Lin is now branching out into US-China co-productions, capitalising on his position as the only Chinese-speaking producer in Hollywood making big films. “I’m looking at movies that can appeal to different regions,” he says. “Coming from Taiwan, but having my Western background, I want to be able to make movies that cross boundaries. Family films, action films – those all play well in Asia.”

His ultimate goal is to make movies in China, particularly action epics, that will appeal to the Chinese as well as American markets. To that end, he is currently working on The Lost Legion, penned by Kurt Johnstad, whose previous scriptwriting credits include the two 300 films and Act of Valour.

The period epic is about the first encounter between the Roman Empire and the Han Dynasty. It tells the story of Roman soldiers sold into slavery in what’s now Mongolia, and then joining forces with Chinese warriors. “It’s the Chinese version of The Last Samurai, says Lin. “Getting a movie like that made is the holy grail. It’s a big budget, a co-production, requires a lot of resources.”

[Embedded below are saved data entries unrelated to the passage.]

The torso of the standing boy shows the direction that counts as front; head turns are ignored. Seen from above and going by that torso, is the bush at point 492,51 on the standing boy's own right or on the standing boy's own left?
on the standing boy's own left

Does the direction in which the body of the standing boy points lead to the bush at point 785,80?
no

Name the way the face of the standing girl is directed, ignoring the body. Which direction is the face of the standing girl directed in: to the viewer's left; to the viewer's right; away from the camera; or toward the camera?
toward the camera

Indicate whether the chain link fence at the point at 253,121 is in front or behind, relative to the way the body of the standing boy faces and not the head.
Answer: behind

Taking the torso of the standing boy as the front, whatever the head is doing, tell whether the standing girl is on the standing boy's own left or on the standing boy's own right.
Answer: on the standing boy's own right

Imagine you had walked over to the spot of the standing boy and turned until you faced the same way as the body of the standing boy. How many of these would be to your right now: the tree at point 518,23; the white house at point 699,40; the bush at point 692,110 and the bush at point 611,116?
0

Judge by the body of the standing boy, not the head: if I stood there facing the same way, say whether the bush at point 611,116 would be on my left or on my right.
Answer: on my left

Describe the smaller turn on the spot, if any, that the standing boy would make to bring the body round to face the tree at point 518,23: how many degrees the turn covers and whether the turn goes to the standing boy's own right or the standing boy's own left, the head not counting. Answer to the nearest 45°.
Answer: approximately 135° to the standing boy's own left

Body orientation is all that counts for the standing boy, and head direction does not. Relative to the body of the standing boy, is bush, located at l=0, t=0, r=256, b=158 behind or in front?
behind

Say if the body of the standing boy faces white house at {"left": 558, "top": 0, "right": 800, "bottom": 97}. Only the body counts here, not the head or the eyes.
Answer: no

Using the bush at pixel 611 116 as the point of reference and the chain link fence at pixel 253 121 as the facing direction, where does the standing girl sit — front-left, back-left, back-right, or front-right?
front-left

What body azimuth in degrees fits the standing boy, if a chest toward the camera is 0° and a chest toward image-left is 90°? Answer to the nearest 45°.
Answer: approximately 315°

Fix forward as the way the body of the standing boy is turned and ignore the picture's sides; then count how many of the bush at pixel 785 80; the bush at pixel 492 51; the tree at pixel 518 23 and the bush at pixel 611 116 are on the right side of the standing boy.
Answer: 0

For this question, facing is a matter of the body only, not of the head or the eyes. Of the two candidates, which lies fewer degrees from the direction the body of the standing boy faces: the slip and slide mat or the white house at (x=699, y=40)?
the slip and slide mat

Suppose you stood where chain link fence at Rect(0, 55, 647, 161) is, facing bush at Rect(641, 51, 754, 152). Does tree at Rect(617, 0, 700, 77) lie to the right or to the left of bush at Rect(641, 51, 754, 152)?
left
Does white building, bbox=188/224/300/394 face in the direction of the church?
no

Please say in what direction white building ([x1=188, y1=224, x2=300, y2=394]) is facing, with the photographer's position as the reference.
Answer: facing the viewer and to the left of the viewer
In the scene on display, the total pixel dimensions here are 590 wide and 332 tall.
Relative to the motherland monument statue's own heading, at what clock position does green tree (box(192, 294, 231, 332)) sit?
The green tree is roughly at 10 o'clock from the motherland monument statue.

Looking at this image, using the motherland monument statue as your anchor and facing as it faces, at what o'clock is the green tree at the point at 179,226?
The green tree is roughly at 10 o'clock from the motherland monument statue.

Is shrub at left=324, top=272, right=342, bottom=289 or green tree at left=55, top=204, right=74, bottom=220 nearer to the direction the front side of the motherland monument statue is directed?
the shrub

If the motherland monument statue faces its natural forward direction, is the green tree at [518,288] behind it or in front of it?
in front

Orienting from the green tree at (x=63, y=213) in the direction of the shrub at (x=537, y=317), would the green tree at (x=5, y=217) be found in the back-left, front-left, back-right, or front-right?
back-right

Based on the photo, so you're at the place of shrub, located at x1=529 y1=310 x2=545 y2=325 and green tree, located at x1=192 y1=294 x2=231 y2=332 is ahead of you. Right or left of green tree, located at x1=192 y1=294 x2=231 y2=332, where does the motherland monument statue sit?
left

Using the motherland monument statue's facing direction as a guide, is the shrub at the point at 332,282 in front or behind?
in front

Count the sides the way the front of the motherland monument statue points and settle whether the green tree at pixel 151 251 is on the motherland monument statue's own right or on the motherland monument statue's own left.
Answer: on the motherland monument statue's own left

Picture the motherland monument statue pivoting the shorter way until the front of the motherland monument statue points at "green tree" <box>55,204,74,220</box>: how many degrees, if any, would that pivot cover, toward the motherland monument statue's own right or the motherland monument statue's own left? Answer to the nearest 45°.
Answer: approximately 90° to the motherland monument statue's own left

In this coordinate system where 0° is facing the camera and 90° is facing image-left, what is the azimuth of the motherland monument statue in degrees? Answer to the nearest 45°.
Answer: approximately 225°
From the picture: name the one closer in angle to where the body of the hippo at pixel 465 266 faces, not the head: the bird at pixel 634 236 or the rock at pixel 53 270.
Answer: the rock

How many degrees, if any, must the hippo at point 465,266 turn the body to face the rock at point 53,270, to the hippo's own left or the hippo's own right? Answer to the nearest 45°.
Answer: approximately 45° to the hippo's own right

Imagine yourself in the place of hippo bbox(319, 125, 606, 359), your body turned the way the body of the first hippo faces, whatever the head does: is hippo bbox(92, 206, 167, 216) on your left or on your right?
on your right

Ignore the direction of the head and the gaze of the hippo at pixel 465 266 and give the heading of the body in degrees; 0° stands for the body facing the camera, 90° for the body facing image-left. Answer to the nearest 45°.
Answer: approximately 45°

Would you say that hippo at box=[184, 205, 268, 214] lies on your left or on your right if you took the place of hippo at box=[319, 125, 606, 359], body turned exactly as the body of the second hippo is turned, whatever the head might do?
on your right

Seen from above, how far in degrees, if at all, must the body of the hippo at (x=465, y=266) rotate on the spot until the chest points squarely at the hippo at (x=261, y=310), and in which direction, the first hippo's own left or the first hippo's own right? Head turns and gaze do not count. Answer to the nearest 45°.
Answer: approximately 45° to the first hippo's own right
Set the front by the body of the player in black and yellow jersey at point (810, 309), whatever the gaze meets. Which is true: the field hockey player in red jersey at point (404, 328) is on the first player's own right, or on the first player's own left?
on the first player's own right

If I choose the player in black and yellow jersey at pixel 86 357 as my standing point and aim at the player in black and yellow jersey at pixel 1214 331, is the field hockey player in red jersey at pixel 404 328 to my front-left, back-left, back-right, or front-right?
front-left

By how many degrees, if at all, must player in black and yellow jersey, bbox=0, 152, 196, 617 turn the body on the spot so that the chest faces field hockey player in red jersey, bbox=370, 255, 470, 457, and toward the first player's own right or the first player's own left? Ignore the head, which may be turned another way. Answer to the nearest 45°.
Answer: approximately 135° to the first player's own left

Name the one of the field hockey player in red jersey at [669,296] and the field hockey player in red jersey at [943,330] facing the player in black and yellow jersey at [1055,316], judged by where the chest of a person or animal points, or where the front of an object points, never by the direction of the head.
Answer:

At the age of five, Lin moved with his family from Hong Kong to the US, taking up residence in Connecticut. “My parents didn’t speak much English when we moved here,” he says. “Watching movies was my way to observe American culture. I never knew that there was a career behind the camera.”

After graduating from the University of Pennsylvania, Lin studied at Harvard, but between his first and second years, he took a summer internship with Lorenzo Di Bonaventura, at the time the president of worldwide production at Warner Bros.

“That was a game changer for me,” says Lin. “I fell in love with movie-making. I started to understand what it meant to be a studio executive and a producer.”

Offered a position at Warner Bros after he finished his graduate studies, he became senior vice-president of production overseeing films like The Departed (Martin Scorsese’s remake of Hong Kong’s Infernal Affairs) and The Aviator (Scorsese’s biopic of Howard Hughes), and then formed Lin Pictures in 2007. In his seventh year as the head of his own production company, Lin says that his point of view has crystallised.

“I didn’t go to film school,” he says. “At the time, I didn’t have an overriding point of view. I’ve realised that the best training is doing the job.

“But you don’t know until you do it just how many big gyrations are involved in producing. There’s a lot going on behind that curtain.”